═══ Available data

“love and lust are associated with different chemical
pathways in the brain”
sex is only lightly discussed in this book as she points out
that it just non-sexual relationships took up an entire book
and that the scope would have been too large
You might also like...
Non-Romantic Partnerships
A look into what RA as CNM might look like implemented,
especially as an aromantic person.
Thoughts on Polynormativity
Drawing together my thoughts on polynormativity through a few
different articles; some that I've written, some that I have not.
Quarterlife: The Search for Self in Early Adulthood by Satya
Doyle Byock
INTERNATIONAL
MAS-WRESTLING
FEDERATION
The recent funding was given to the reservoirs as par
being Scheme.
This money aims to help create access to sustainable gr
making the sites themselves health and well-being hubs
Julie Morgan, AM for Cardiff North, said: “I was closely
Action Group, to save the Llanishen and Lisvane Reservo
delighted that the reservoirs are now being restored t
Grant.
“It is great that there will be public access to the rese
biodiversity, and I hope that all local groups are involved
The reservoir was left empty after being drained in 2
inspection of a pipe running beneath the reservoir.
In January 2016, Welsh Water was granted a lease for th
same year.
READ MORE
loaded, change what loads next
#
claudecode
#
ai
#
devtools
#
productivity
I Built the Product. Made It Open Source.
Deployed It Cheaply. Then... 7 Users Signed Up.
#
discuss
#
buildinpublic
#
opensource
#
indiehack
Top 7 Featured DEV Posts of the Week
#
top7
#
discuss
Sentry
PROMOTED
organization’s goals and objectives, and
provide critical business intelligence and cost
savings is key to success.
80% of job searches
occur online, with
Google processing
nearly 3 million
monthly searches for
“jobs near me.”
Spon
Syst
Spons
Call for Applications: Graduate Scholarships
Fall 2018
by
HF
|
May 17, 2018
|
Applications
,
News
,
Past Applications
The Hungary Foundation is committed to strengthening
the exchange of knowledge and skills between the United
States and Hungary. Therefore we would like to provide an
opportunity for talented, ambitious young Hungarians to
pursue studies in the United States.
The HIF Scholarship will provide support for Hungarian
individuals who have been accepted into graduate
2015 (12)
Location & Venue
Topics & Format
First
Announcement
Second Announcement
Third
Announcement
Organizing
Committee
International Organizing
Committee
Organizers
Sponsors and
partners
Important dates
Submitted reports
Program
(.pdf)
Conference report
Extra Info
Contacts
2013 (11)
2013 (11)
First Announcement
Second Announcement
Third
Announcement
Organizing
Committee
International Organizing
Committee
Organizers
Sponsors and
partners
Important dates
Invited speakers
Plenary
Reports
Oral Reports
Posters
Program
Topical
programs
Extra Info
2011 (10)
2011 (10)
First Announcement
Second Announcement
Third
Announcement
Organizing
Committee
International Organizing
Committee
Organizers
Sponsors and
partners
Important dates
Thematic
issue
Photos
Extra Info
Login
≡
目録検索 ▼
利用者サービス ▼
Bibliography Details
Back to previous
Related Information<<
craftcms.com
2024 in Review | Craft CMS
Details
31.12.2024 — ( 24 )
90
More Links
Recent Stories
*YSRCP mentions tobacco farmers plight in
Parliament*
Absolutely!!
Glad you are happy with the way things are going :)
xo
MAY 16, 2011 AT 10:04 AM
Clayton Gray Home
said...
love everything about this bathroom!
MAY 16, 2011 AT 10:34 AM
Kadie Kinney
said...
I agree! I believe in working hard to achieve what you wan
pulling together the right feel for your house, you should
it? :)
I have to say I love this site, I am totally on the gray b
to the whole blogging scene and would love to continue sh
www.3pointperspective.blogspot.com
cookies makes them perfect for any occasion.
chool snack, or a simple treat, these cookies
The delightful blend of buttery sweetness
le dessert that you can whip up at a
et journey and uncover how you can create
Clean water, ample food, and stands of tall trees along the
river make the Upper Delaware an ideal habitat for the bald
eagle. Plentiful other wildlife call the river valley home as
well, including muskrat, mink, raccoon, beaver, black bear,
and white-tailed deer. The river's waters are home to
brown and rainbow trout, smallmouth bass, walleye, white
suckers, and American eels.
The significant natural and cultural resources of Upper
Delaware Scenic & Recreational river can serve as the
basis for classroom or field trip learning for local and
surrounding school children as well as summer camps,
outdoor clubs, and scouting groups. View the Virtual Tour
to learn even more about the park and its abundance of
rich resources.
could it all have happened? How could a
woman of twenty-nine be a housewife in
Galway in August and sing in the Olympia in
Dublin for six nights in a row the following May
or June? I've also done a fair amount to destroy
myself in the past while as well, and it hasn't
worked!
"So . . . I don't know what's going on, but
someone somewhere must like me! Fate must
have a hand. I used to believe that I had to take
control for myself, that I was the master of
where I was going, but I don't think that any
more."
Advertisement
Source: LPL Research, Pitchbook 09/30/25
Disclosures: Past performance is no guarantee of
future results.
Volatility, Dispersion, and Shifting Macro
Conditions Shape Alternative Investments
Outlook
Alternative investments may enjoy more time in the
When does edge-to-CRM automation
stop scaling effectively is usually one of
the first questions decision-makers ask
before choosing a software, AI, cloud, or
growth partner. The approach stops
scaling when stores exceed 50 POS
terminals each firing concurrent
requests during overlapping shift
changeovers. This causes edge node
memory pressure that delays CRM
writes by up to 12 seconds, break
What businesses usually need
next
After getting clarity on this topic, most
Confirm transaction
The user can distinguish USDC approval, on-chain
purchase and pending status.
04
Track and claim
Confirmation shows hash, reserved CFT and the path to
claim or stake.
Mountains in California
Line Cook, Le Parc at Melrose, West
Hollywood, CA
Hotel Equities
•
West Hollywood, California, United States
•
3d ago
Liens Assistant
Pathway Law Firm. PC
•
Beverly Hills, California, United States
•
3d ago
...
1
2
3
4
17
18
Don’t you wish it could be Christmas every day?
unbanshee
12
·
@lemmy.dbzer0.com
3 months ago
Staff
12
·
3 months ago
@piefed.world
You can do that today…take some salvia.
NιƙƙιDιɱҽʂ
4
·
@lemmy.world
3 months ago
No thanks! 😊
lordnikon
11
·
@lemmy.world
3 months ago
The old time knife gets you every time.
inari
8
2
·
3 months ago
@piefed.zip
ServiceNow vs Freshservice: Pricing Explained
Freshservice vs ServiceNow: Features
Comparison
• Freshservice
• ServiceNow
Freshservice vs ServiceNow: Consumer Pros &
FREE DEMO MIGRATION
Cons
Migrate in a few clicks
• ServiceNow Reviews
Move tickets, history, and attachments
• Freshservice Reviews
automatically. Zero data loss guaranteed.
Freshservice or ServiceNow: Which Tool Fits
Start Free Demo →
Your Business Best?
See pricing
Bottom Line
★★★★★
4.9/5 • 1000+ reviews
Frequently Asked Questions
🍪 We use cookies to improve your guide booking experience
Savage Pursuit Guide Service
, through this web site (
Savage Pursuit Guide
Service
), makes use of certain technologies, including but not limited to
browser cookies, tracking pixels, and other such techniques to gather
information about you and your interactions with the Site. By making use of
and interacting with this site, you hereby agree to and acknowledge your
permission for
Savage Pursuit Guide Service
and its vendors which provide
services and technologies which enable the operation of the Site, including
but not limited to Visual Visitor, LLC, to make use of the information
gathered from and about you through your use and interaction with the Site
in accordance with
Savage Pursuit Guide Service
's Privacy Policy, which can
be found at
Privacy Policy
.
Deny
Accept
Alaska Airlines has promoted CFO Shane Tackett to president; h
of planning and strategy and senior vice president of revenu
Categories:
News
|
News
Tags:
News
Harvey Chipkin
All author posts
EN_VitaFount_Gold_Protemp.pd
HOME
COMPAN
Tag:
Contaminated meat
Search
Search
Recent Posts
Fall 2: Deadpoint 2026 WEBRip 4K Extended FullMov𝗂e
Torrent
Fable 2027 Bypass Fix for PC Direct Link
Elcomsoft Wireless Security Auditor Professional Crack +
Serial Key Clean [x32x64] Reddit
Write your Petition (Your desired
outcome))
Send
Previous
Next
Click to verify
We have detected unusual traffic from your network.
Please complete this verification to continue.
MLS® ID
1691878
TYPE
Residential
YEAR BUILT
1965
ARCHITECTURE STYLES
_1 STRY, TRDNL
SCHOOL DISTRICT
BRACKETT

══════

* **Requirement**: Copy the lines above without any change, beginning with the first line and ending after the line that contains "being Scheme.".

* **Response box**:
“love and lust are associated with different chemical
pathways in the brain”
sex is only lightly discussed in this book as she points out
that it just non-sexual relationships took up an entire book
and that the scope would have been too large
You might also like...
Non-Romantic Partnerships
A look into what RA as CNM might look like implemented,
especially as an aromantic person.
Thoughts on Polynormativity
Drawing together my thoughts on polynormativity through a few
different articles; some that I've written, some that I have not.
Quarterlife: The Search for Self in Early Adulthood by Satya
Doyle Byock
INTERNATIONAL
MAS-WRESTLING
FEDERATION
The recent funding was given to the reservoirs as par
being Scheme.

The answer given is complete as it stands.